Dr Benjamin Wilkie

Research Fellow 2019 supported by The William Lind Foundation

Dr Benjamin Wilkie completed his PhD at Monash University, Australia, in 2014 and has since researched widely on the history of the Scottish diaspora. His first book, The Scots in Australia 1788-1938, was published in 2017. Ben has been elected as a Fellow of the Society of Antiquaries of Scotland, has been a Lecturer at Deakin University in Australia, and is an Associate of the Centre for Irish and Scottish Studiesat the University of Otago in New Zealand.

Ben’s research at the University of Glasgow Library will consider part of the long history of Scotland’s relationship to central Africa. In particular, he is going to explore Scottish missionary and commercial activity in late-nineteenth-century Nyasaland, or modern-day Malawi, and how the Christian, ‘civilising mission’ of imperial commerce was particularly appealing in Scotland. This economic and missionary activity was crucial to the expansion of British imperial control over Nyasaland and the broader region.

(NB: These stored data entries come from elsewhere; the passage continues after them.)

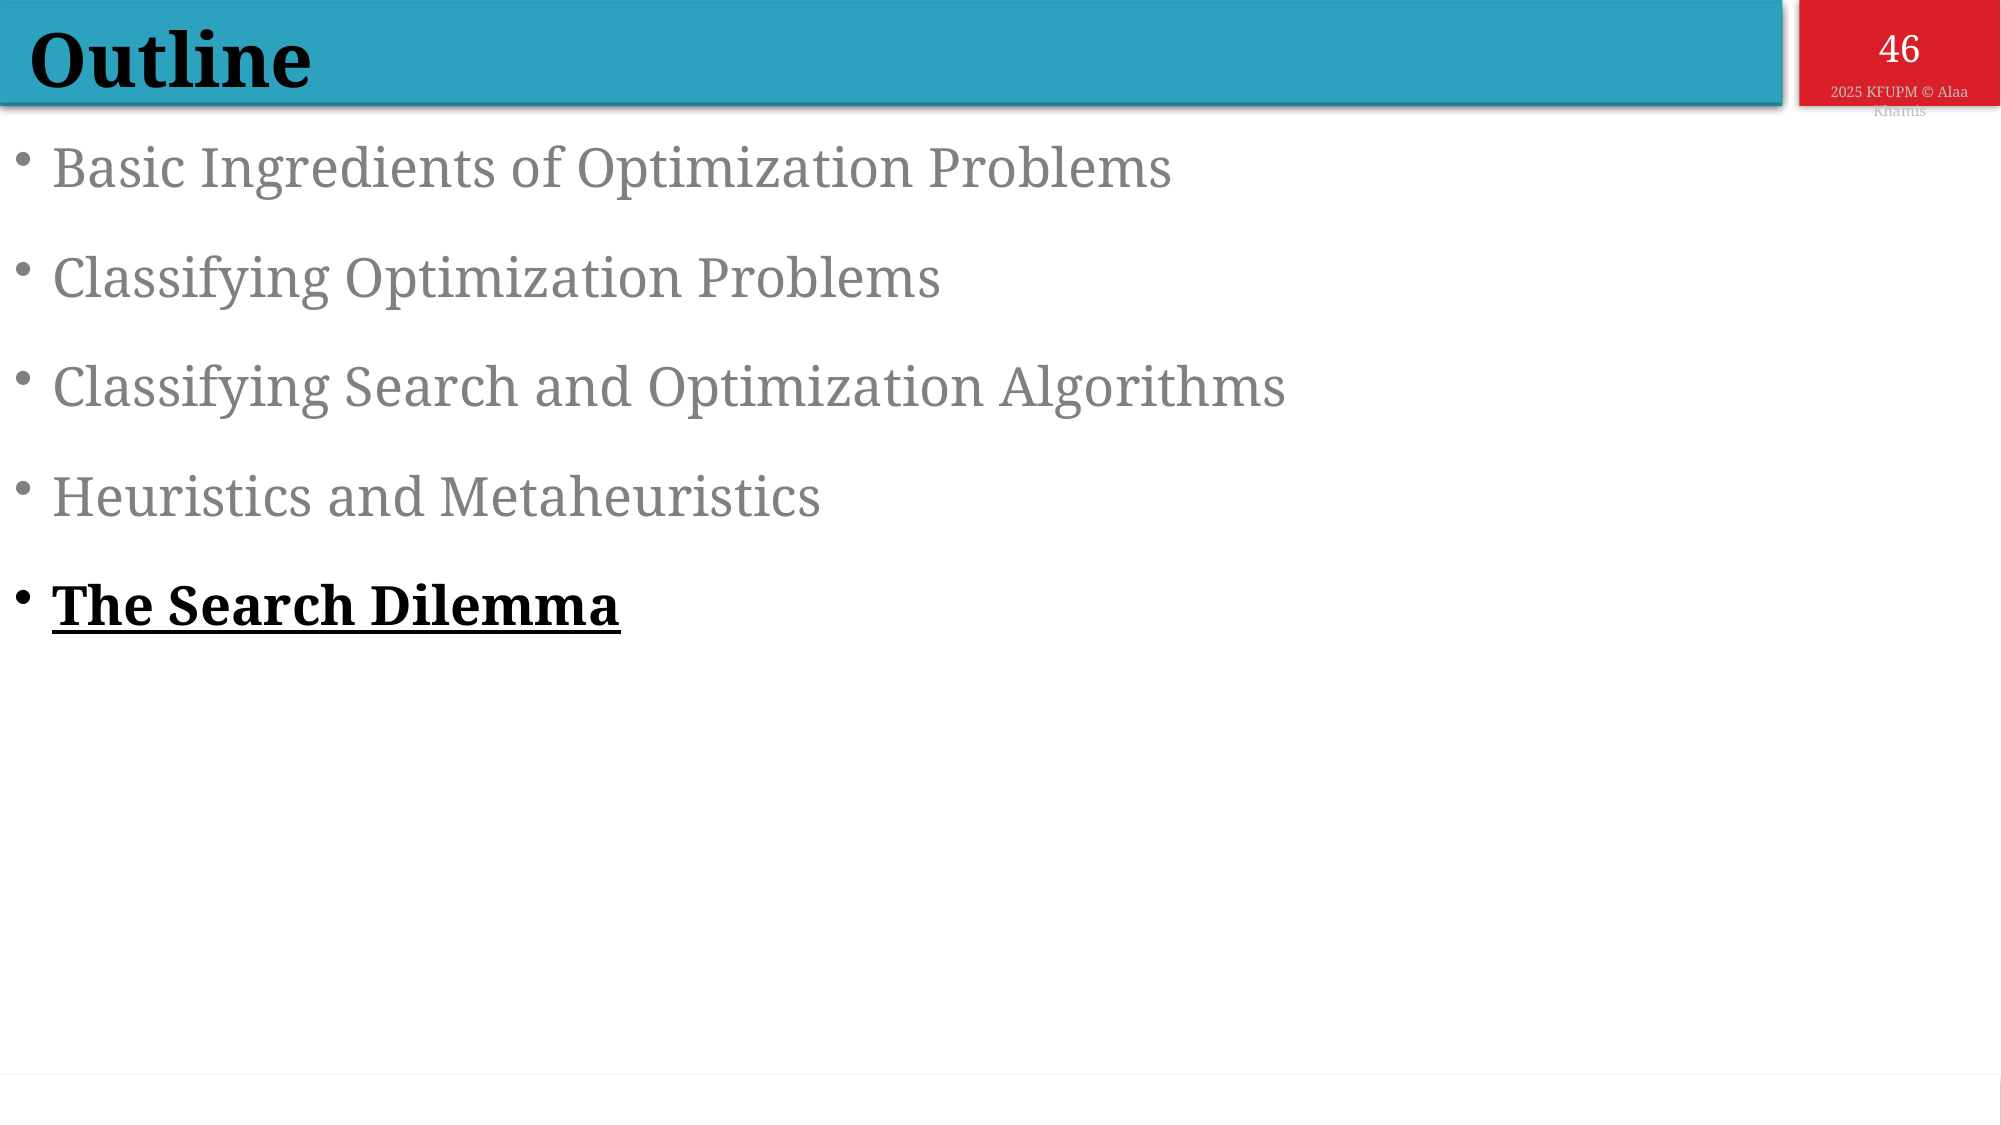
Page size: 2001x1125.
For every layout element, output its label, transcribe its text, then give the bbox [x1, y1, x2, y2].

text_box Outline [0, 1, 1785, 106]
text_box Basic Ingredients of Optimization Problems Classifying Optimization Problems Classifying Search and Optimization Algorithms Heuristics and Metaheuristics The Search Dilemma [0, 106, 2000, 644]
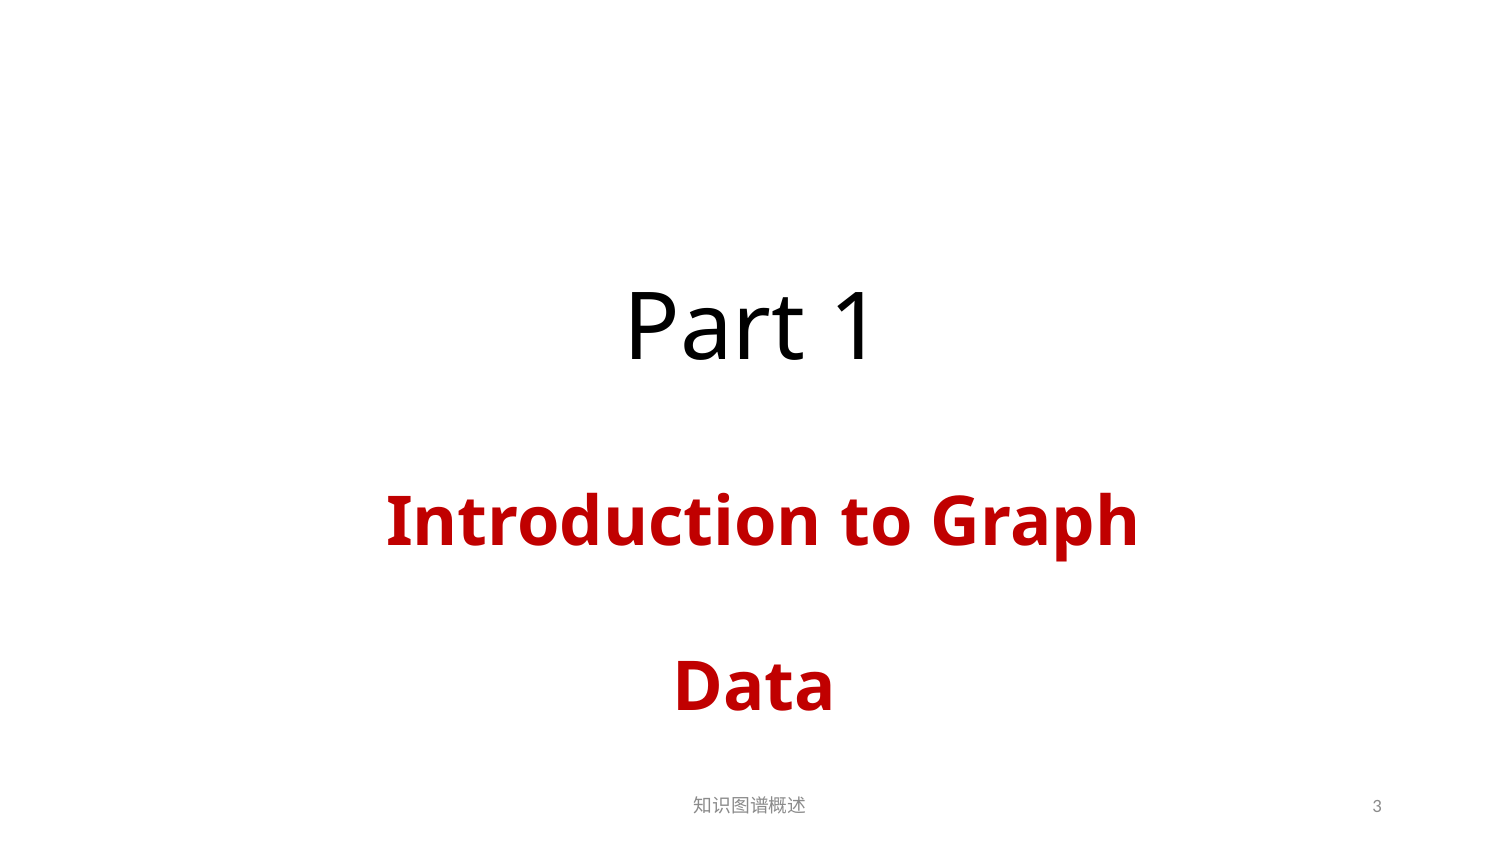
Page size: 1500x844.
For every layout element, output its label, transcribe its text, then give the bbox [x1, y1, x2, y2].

text_box Part 1 [608, 258, 899, 386]
text_box Introduction to Graph Data [298, 386, 1228, 732]
footer 知识图谱概述 [496, 782, 1004, 827]
slide_number 3 [1059, 782, 1397, 827]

This Fellowship will allow me to work with important records that help us to understand Scottish missionary and commercial activity in central Africa. What would become the African Lakes Corporation – the Livingstonia Central Africa Corporation – was established in 1878 by the Free Church with a view to abolishing slavery and replacing it with lawful commerce; the African Lakes Corporation became a key operator in Nyasaland. The records of the African Lakes Corporation have only been made available in the University of Glasgow Library’s collections in recent years, and the Visiting Fellowship will provide a rare opportunity to access them.